### Input material

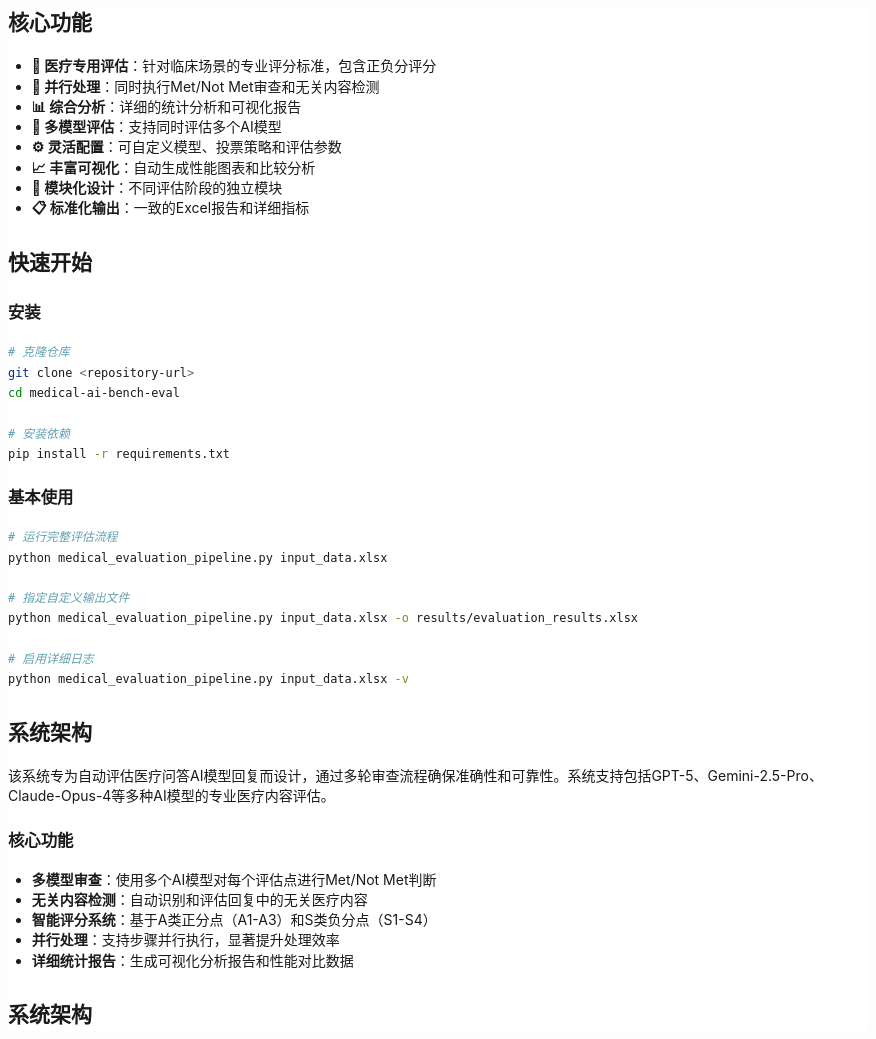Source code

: ## 核心功能

- **🏥 医疗专用评估**：针对临床场景的专业评分标准，包含正负分评分
- **🔄 并行处理**：同时执行Met/Not Met审查和无关内容检测
- **📊 综合分析**：详细的统计分析和可视化报告
- **🎯 多模型评估**：支持同时评估多个AI模型
- **⚙️ 灵活配置**：可自定义模型、投票策略和评估参数
- **📈 丰富可视化**：自动生成性能图表和比较分析
- **🔧 模块化设计**：不同评估阶段的独立模块
- **📋 标准化输出**：一致的Excel报告和详细指标

## 快速开始

### 安装

```bash
# 克隆仓库
git clone <repository-url>
cd medical-ai-bench-eval

# 安装依赖
pip install -r requirements.txt
```

### 基本使用

```bash
# 运行完整评估流程
python medical_evaluation_pipeline.py input_data.xlsx

# 指定自定义输出文件
python medical_evaluation_pipeline.py input_data.xlsx -o results/evaluation_results.xlsx

# 启用详细日志
python medical_evaluation_pipeline.py input_data.xlsx -v
```

## 系统架构

该系统专为自动评估医疗问答AI模型回复而设计，通过多轮审查流程确保准确性和可靠性。系统支持包括GPT-5、Gemini-2.5-Pro、Claude-Opus-4等多种AI模型的专业医疗内容评估。

### 核心功能

- **多模型审查**：使用多个AI模型对每个评估点进行Met/Not Met判断
- **无关内容检测**：自动识别和评估回复中的无关医疗内容
- **智能评分系统**：基于A类正分点（A1-A3）和S类负分点（S1-S4）
- **并行处理**：支持步骤并行执行，显著提升处理效率
- **详细统计报告**：生成可视化分析报告和性能对比数据

## 系统架构
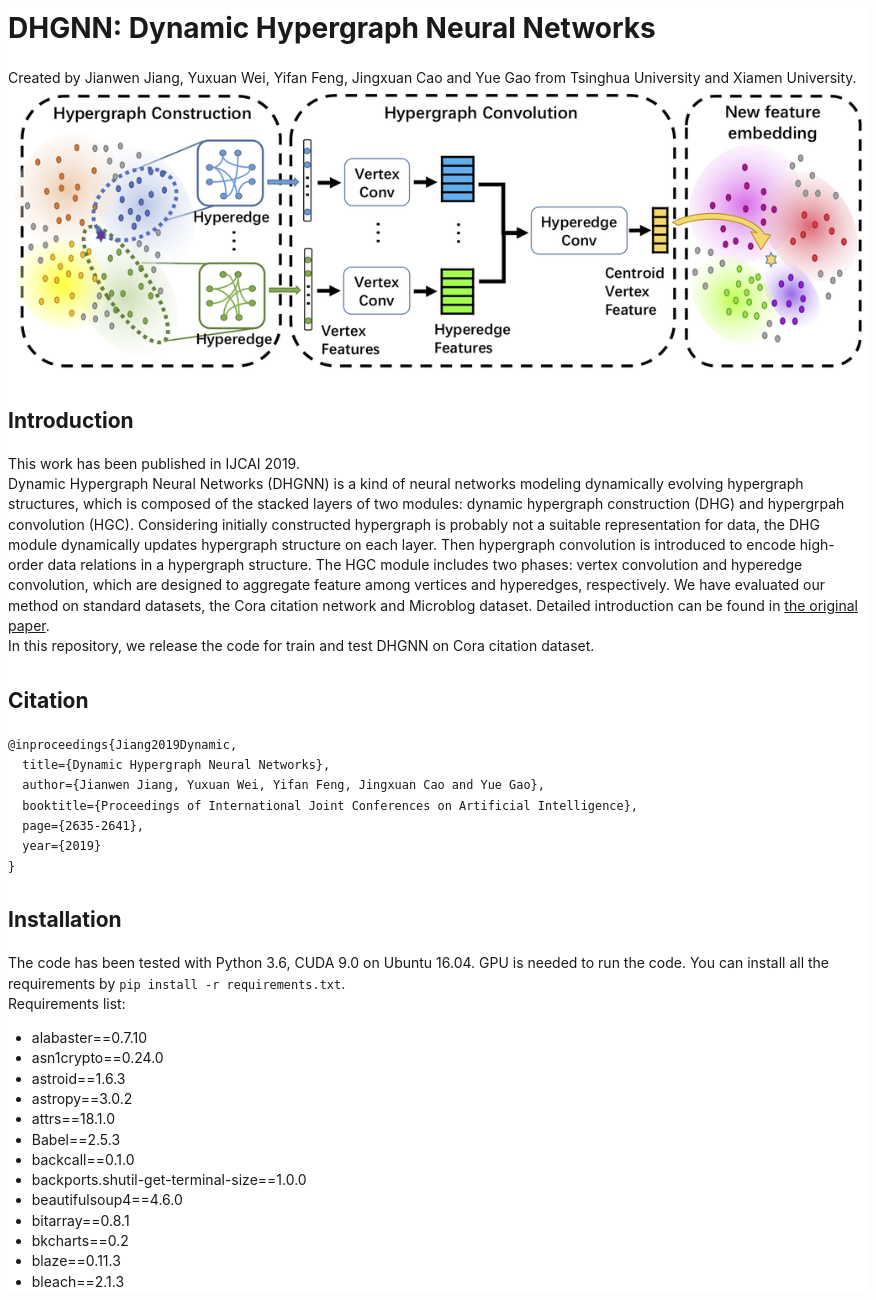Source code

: # DHGNN: Dynamic Hypergraph Neural Networks
Created by Jianwen Jiang, Yuxuan Wei, Yifan Feng, Jingxuan Cao and Yue Gao from Tsinghua University and Xiamen University.
![framework](docs/framework.png)
## Introduction
This work has been published in IJCAI 2019.  
Dynamic Hypergraph Neural Networks (DHGNN) is a kind of neural networks modeling dynamically evolving hypergraph structures, which is composed of the stacked layers of two modules: dynamic hypergraph construction (DHG) and hypergrpah convolution (HGC). Considering initially constructed hypergraph is probably not a suitable representation for data, the DHG module dynamically updates hypergraph structure on each layer. Then hypergraph convolution is introduced to encode high-order data relations in a hypergraph structure. The HGC module includes two phases: vertex convolution and hyperedge convolution, which are designed to aggregate feature among vertices and hyperedges, respectively. We have evaluated our method on standard datasets, the Cora citation network and Microblog dataset. Detailed introduction can be found in [the original paper](https://www.ijcai.org/proceedings/2019/0366.pdf).  
In this repository, we release the code for train and test DHGNN on Cora citation dataset.
## Citation
```
@inproceedings{Jiang2019Dynamic,
  title={Dynamic Hypergraph Neural Networks},
  author={Jianwen Jiang, Yuxuan Wei, Yifan Feng, Jingxuan Cao and Yue Gao},
  booktitle={Proceedings of International Joint Conferences on Artificial Intelligence},
  page={2635-2641},
  year={2019}
}
```
## Installation
The code has been tested with Python 3.6, CUDA 9.0 on Ubuntu 16.04. GPU is needed to run the code. You can install all the requirements by `pip install -r requirements.txt`.  
Requirements list:
- alabaster==0.7.10
- asn1crypto==0.24.0
- astroid==1.6.3
- astropy==3.0.2
- attrs==18.1.0
- Babel==2.5.3
- backcall==0.1.0
- backports.shutil-get-terminal-size==1.0.0
- beautifulsoup4==4.6.0
- bitarray==0.8.1
- bkcharts==0.2
- blaze==0.11.3
- bleach==2.1.3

######

__What you are asked to do__:
Could the entries above be written out word for word, with no pictures?

__Exercise output__:
Source code

: ## 核心功能

- **🏥 医疗专用评估**：针对临床场景的专业评分标准，包含正负分评分
- **🔄 并行处理**：同时执行Met/Not Met审查和无关内容检测
- **📊 综合分析**：详细的统计分析和可视化报告
- **🎯 多模型评估**：支持同时评估多个AI模型
- **⚙️ 灵活配置**：可自定义模型、投票策略和评估参数
- **📈 丰富可视化**：自动生成性能图表和比较分析
- **🔧 模块化设计**：不同评估阶段的独立模块
- **📋 标准化输出**：一致的Excel报告和详细指标

## 快速开始

### 安装

```bash
# 克隆仓库
git clone <repository-url>
cd medical-ai-bench-eval

# 安装依赖
pip install -r requirements.txt
```

### 基本使用

```bash
# 运行完整评估流程
python medical_evaluation_pipeline.py input_data.xlsx

# 指定自定义输出文件
python medical_evaluation_pipeline.py input_data.xlsx -o results/evaluation_results.xlsx

# 启用详细日志
python medical_evaluation_pipeline.py input_data.xlsx -v
```

## 系统架构

该系统专为自动评估医疗问答AI模型回复而设计，通过多轮审查流程确保准确性和可靠性。系统支持包括GPT-5、Gemini-2.5-Pro、Claude-Opus-4等多种AI模型的专业医疗内容评估。

### 核心功能

- **多模型审查**：使用多个AI模型对每个评估点进行Met/Not Met判断
- **无关内容检测**：自动识别和评估回复中的无关医疗内容
- **智能评分系统**：基于A类正分点（A1-A3）和S类负分点（S1-S4）
- **并行处理**：支持步骤并行执行，显著提升处理效率
- **详细统计报告**：生成可视化分析报告和性能对比数据

## 系统架构
Source code

: # DHGNN: Dynamic Hypergraph Neural Networks
Created by Jianwen Jiang, Yuxuan Wei, Yifan Feng, Jingxuan Cao and Yue Gao from Tsinghua University and Xiamen University.
![framework](docs/framework.png)
## Introduction
This work has been published in IJCAI 2019.  
Dynamic Hypergraph Neural Networks (DHGNN) is a kind of neural networks modeling dynamically evolving hypergraph structures, which is composed of the stacked layers of two modules: dynamic hypergraph construction (DHG) and hypergrpah convolution (HGC). Considering initially constructed hypergraph is probably not a suitable representation for data, the DHG module dynamically updates hypergraph structure on each layer. Then hypergraph convolution is introduced to encode high-order data relations in a hypergraph structure. The HGC module includes two phases: vertex convolution and hyperedge convolution, which are designed to aggregate feature among vertices and hyperedges, respectively. We have evaluated our method on standard datasets, the Cora citation network and Microblog dataset. Detailed introduction can be found in [the original paper](https://www.ijcai.org/proceedings/2019/0366.pdf).  
In this repository, we release the code for train and test DHGNN on Cora citation dataset.
## Citation
```
@inproceedings{Jiang2019Dynamic,
  title={Dynamic Hypergraph Neural Networks},
  author={Jianwen Jiang, Yuxuan Wei, Yifan Feng, Jingxuan Cao and Yue Gao},
  booktitle={Proceedings of International Joint Conferences on Artificial Intelligence},
  page={2635-2641},
  year={2019}
}
```
## Installation
The code has been tested with Python 3.6, CUDA 9.0 on Ubuntu 16.04. GPU is needed to run the code. You can install all the requirements by `pip install -r requirements.txt`.  
Requirements list:
- alabaster==0.7.10
- asn1crypto==0.24.0
- astroid==1.6.3
- astropy==3.0.2
- attrs==18.1.0
- Babel==2.5.3
- backcall==0.1.0
- backports.shutil-get-terminal-size==1.0.0
- beautifulsoup4==4.6.0
- bitarray==0.8.1
- bkcharts==0.2
- blaze==0.11.3
- bleach==2.1.3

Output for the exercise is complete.